| Directive |
Reproduce the rows below verbatim, beginning with the line that contains "Sandália dourada – R$ 139,90" and continuing through the line that contains "leichter, sandiger und", both included. Leave the picture markers out.

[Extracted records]
::::::::::

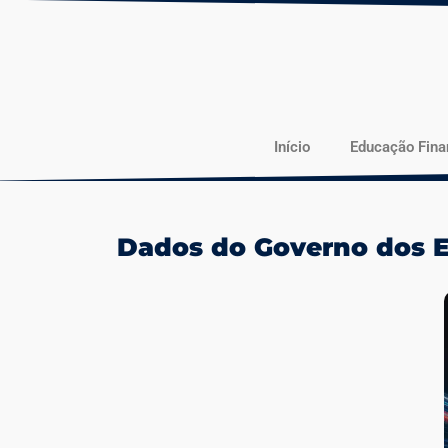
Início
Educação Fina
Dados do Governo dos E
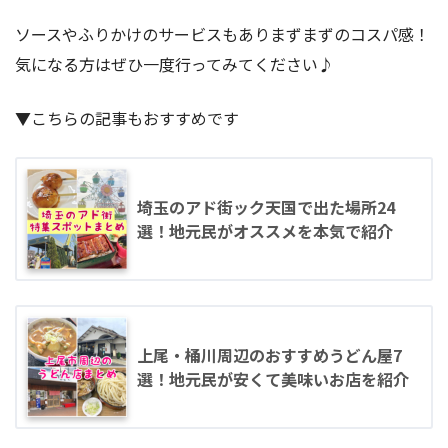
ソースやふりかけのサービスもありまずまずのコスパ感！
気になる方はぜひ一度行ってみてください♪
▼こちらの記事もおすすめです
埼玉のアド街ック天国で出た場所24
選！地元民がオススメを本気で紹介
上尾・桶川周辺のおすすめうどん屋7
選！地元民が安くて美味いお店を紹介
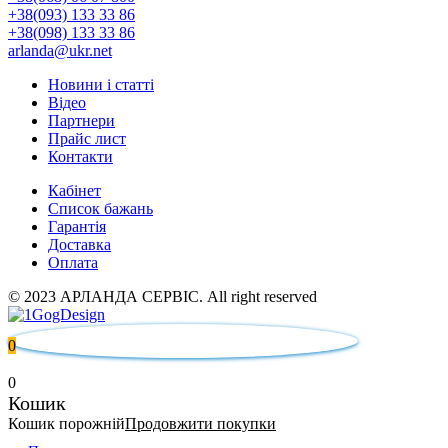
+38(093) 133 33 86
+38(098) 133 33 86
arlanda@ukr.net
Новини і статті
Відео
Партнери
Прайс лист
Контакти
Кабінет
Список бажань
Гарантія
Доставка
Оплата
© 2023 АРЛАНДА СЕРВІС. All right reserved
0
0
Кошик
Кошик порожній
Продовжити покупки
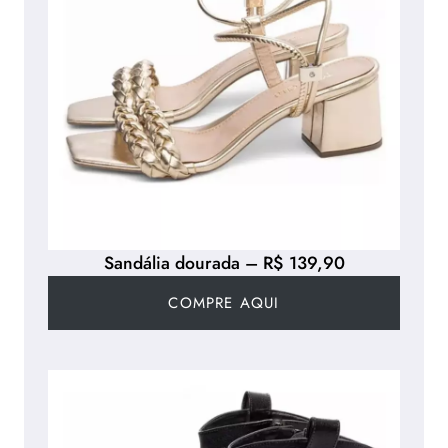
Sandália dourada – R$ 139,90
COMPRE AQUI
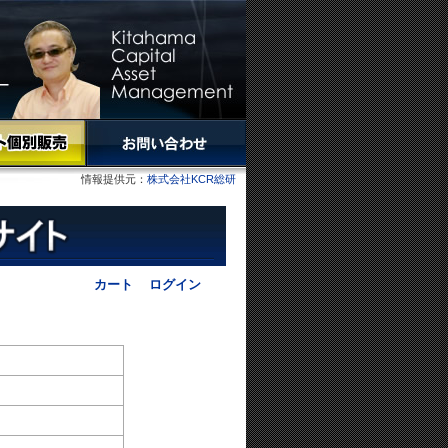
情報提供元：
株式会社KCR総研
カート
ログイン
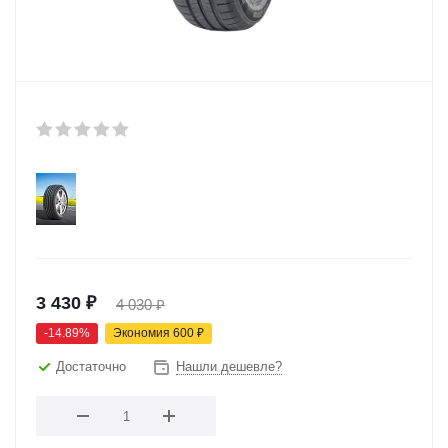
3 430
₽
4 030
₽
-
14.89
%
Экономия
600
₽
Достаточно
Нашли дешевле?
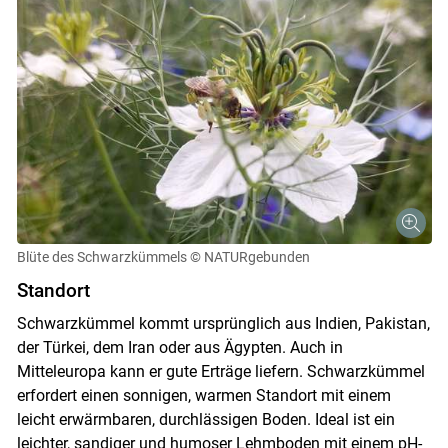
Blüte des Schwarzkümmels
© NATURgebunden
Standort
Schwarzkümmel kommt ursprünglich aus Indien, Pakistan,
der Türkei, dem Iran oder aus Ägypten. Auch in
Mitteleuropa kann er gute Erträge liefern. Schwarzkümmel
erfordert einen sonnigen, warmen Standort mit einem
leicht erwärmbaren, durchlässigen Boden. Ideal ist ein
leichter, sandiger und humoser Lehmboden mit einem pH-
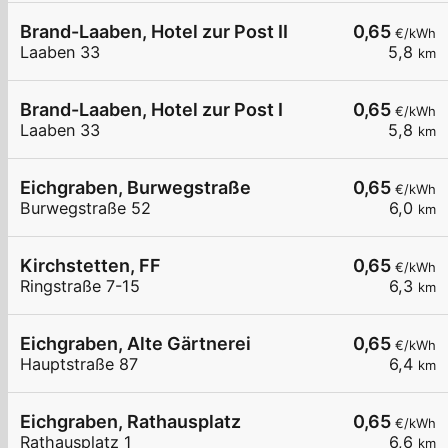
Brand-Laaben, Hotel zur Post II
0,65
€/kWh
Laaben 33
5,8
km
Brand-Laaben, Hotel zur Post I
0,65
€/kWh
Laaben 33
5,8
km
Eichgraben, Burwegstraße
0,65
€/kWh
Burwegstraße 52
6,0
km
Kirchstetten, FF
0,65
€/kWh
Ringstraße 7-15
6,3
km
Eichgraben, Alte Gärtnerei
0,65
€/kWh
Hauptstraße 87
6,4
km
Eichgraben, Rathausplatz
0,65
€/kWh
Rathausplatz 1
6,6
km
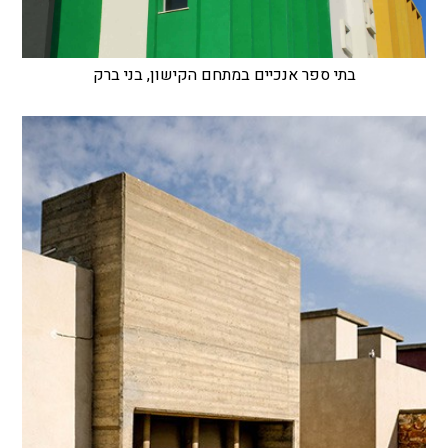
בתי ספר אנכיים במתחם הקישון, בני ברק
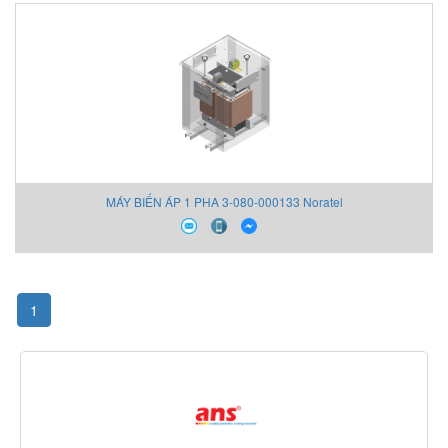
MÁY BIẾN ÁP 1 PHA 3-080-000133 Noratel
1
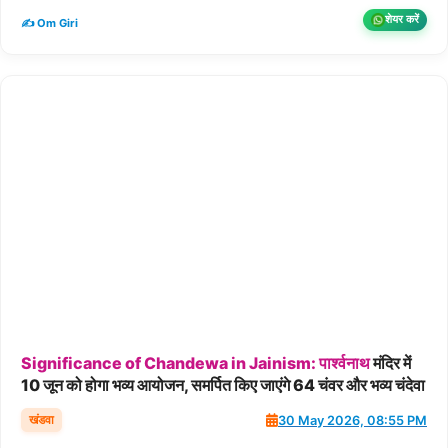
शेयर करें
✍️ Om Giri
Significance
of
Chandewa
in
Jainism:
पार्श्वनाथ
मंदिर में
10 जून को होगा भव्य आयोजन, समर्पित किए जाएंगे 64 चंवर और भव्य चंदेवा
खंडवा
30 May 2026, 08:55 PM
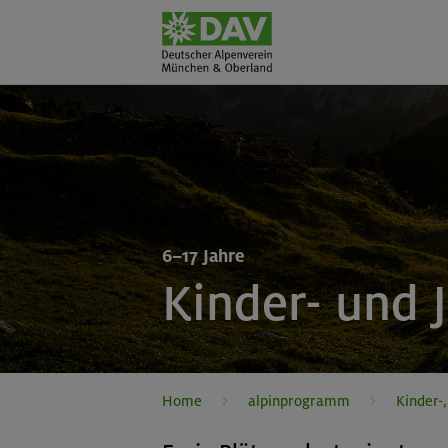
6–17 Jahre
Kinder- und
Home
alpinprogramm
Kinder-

::::::::::

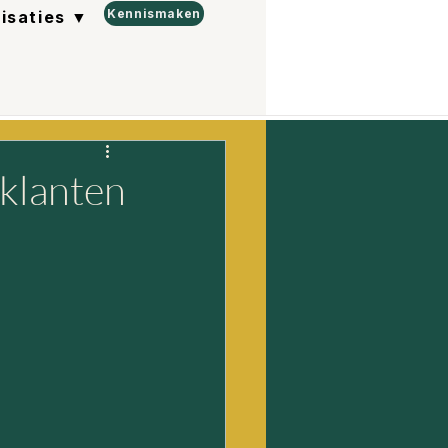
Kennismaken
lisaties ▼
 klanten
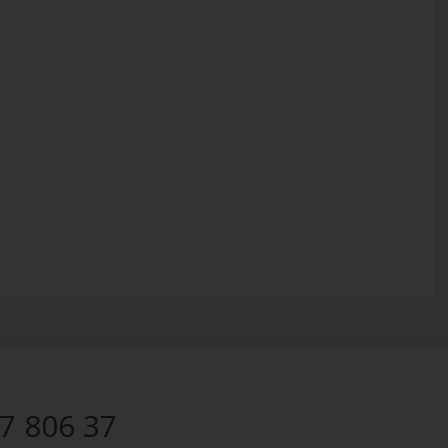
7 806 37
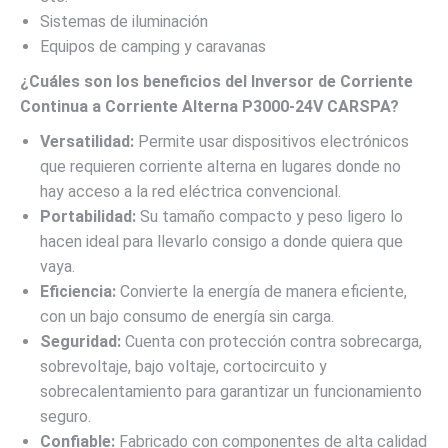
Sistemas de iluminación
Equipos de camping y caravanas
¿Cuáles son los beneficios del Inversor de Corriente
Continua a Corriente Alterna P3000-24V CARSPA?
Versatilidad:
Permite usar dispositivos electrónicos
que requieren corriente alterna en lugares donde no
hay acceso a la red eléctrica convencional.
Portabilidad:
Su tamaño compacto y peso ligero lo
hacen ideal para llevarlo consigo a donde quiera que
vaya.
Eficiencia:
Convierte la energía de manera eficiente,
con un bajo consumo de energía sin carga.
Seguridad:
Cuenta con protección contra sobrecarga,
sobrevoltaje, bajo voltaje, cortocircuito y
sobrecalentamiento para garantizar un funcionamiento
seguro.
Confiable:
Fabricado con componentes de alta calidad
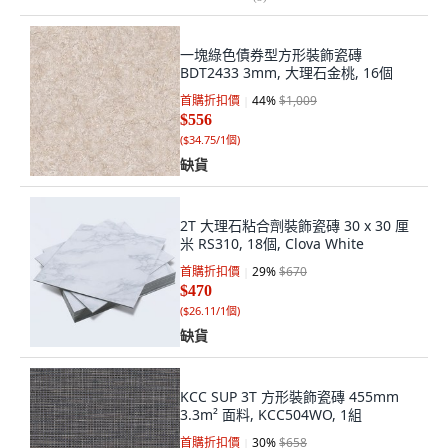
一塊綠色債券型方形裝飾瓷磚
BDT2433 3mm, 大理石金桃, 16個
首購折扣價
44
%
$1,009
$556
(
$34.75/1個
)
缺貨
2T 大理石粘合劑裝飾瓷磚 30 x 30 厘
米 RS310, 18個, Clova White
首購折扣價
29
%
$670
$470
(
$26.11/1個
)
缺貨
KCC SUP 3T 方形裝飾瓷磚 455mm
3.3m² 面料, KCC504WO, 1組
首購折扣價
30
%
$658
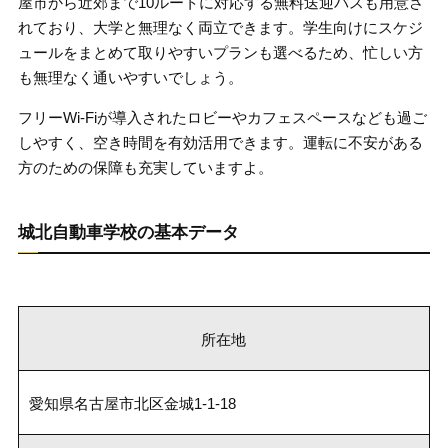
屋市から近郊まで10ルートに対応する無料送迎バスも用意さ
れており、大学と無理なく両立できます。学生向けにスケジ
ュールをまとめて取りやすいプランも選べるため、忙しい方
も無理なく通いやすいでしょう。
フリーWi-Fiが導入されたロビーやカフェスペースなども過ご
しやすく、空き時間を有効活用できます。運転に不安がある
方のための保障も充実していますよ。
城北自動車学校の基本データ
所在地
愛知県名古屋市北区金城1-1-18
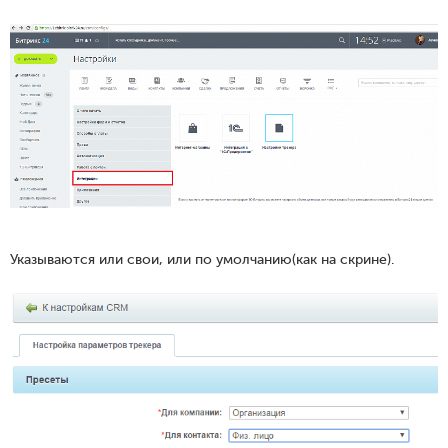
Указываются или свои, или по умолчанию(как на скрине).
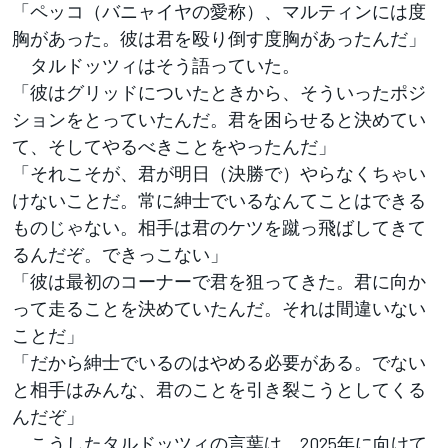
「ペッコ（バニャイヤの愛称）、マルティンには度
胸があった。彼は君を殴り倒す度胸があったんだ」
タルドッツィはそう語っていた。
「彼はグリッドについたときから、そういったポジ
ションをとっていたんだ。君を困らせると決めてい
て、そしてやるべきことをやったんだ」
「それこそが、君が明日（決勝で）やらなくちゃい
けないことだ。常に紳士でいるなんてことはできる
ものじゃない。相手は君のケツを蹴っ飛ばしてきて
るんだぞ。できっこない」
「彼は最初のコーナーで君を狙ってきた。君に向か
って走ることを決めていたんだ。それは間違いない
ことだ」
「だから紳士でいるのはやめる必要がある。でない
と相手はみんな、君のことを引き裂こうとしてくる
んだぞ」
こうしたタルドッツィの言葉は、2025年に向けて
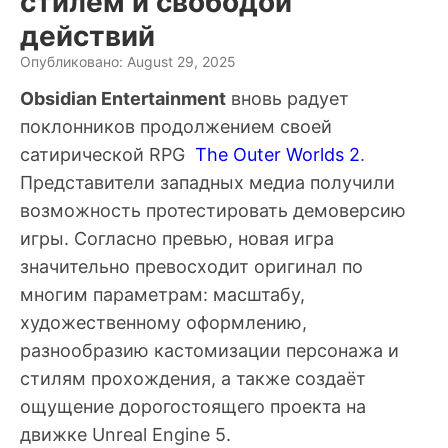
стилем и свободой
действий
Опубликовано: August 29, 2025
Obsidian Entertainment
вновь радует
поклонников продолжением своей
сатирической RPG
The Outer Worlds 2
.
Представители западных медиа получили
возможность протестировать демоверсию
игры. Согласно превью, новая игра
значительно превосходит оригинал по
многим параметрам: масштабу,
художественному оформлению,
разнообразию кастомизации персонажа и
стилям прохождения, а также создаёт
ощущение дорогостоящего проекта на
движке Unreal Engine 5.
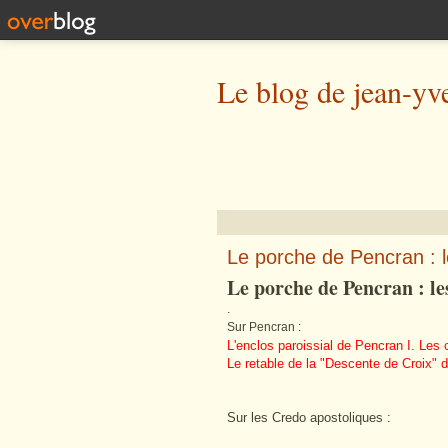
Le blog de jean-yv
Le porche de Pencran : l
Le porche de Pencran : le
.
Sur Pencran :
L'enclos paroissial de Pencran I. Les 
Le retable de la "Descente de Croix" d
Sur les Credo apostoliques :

::::::::::

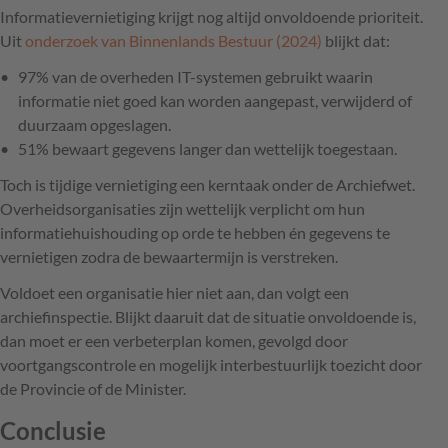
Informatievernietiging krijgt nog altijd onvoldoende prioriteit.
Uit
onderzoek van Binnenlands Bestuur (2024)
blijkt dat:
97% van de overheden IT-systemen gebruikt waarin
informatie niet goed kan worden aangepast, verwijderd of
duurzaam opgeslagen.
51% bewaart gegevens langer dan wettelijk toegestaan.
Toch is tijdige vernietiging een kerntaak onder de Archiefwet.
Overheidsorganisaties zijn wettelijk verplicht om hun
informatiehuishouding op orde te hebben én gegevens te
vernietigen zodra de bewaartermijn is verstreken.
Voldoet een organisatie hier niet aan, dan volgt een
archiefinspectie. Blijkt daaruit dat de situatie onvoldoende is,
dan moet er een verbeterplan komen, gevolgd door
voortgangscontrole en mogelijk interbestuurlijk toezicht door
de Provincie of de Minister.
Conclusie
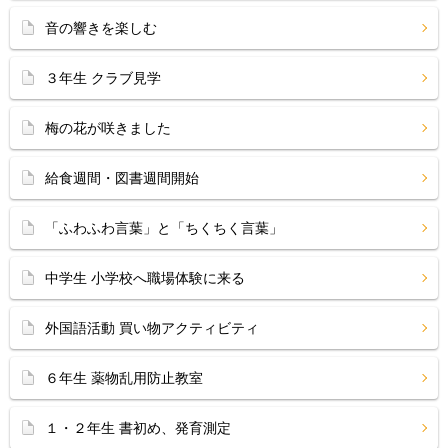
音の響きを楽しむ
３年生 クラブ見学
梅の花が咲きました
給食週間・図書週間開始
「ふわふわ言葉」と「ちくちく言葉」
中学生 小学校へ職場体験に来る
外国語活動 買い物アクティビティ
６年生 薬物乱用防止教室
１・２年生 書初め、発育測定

::::::::::

| Reply |
Sandália dourada – R$ 139,90
COMPRE AQUI
情報提供元：
株式会社KCR総研
カート
ログイン
3 430
₽
4 030
₽
-
14.89
%
Экономия
600
₽
Достаточно
Нашли дешевле?
Blüte des Schwarzkümmels
© NATURgebunden
Standort
Schwarzkümmel kommt ursprünglich aus Indien, Pakistan,
der Türkei, dem Iran oder aus Ägypten. Auch in
Mitteleuropa kann er gute Erträge liefern. Schwarzkümmel
erfordert einen sonnigen, warmen Standort mit einem
leicht erwärmbaren, durchlässigen Boden. Ideal ist ein
leichter, sandiger und humoser Lehmboden mit einem pH-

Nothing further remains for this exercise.